In North America, there is a surge in art appreciation and art exhibits’ attendance is growing exponentially. Within ten years, Toronto will really be recognized as an art capital like New York, Paris or London. Currently we are not there but Toronto is becoming a very important city from the perspective of international art.

Let’s hope that art exhibits will not disappear but may be with us a long time.

LIVING CULTURE

An art exhibit is a special place, particularly given the disappearance of regular reporting on visual arts in Canada’s national newspapers and broadcasters. Lively and intelligent conversation about culture in this country should be supported.

In an age where visual arts and cultural coverage is disappearing, an art exhibit matters now more than ever before. A conversation about art and culture should be kept alive in our city. Art is and has been one of the important human activities which has impacted positively to human happiness.

In short, art exhibits can have a huge impact. Art exhibits provide a space for reflection, meditation, inspiration, enlightenment, renewal, excitement, amazement, creativity, enjoyment, entertainment, interpretation and allow for learning experiences that may last a lifetime.

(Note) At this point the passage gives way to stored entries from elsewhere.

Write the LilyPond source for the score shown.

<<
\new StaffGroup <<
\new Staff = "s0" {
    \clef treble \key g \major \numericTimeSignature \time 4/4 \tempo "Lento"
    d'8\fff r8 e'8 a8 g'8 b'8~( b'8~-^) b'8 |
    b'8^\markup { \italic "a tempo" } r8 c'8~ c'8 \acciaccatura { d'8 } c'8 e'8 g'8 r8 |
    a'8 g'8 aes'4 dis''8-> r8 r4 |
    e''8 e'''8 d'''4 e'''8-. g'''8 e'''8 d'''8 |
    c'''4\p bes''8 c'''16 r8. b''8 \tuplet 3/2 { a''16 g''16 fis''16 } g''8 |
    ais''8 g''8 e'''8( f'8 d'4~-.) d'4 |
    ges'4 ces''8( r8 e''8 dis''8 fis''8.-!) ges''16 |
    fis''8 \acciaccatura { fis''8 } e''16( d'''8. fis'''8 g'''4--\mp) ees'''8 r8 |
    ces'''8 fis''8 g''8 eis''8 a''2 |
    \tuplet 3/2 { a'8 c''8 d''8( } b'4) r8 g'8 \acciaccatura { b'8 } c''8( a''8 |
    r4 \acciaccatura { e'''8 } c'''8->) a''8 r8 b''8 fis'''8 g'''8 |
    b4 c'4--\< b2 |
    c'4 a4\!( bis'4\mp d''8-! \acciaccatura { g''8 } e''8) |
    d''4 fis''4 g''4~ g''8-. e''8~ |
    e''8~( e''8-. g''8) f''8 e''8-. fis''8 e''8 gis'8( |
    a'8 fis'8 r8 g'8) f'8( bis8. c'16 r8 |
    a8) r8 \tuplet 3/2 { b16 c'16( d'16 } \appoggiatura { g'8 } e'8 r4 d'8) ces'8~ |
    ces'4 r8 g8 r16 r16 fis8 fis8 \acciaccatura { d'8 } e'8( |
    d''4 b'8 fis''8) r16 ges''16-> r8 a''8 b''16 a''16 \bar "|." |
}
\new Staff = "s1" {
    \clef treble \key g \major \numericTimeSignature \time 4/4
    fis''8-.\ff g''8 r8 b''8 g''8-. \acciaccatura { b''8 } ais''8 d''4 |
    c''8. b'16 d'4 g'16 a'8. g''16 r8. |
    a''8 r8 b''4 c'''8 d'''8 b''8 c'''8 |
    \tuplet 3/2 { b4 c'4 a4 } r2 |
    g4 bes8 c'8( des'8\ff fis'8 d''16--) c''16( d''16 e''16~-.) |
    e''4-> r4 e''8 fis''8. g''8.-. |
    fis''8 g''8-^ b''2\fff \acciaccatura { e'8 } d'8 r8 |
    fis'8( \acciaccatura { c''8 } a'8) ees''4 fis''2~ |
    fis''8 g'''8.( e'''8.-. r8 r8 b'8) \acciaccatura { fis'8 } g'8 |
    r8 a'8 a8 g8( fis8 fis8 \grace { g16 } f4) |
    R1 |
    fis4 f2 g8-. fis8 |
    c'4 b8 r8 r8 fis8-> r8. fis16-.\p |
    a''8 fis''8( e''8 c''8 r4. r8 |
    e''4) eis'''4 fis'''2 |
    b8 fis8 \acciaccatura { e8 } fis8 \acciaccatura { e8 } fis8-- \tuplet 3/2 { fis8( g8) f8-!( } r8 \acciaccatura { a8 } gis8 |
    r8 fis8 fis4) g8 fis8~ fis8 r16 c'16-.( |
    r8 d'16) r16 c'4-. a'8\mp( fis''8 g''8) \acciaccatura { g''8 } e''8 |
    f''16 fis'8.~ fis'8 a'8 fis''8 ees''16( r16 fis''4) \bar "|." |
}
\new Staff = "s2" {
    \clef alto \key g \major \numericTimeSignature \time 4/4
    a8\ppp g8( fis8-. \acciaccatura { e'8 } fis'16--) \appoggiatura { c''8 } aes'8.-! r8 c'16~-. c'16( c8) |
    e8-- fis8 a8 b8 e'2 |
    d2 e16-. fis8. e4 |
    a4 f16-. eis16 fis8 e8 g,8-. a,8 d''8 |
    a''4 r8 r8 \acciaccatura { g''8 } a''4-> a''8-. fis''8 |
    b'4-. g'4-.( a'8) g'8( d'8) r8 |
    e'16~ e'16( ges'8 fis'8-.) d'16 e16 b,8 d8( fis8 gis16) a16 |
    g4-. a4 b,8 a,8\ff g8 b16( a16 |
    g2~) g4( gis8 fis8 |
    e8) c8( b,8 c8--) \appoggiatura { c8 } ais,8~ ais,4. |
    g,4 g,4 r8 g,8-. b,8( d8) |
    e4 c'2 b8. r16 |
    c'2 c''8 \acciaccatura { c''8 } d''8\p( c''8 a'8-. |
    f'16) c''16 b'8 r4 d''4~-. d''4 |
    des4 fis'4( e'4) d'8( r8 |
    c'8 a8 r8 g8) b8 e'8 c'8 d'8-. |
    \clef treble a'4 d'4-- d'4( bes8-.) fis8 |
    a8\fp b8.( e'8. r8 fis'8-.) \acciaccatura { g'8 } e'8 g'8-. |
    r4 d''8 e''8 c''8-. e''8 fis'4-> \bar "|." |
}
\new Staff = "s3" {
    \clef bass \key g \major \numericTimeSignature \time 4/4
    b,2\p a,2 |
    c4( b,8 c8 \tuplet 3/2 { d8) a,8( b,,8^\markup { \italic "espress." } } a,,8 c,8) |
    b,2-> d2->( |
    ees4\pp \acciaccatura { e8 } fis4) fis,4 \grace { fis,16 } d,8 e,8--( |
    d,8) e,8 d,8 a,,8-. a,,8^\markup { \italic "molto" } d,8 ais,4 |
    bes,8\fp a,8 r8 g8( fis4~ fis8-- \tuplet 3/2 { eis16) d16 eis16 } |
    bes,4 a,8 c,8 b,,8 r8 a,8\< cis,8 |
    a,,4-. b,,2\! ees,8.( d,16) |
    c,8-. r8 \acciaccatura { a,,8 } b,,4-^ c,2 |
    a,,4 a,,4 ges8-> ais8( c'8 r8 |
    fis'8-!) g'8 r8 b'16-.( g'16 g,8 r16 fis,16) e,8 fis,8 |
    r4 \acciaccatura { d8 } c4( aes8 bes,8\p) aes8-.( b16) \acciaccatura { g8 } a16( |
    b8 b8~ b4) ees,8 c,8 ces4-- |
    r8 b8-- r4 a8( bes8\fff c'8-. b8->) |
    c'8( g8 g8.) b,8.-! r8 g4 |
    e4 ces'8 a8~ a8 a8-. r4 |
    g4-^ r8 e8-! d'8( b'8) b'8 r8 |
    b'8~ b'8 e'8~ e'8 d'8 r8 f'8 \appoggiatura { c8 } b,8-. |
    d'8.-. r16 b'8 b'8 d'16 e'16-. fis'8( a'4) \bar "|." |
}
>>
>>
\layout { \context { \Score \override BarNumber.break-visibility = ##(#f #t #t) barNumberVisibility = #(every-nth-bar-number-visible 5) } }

Cris de Souza is an artist who also enjoys taking classes in the University in the Community programme. As we look from his perspective at the role art plays in enriching our lives, it serves as a reminder how wonderful it is to open oneself up to new ideas, to discovering a new way of looking at things. Art, like literature, poetry and music, makes us think, and elevates us above everyday life. It reconnects us with what it means to be human. Cris’s passion for art inspires passion in others. Take a look at his reasons for loving art and the importance of art exhibitions to recharge your own passion for the enjoyment of art.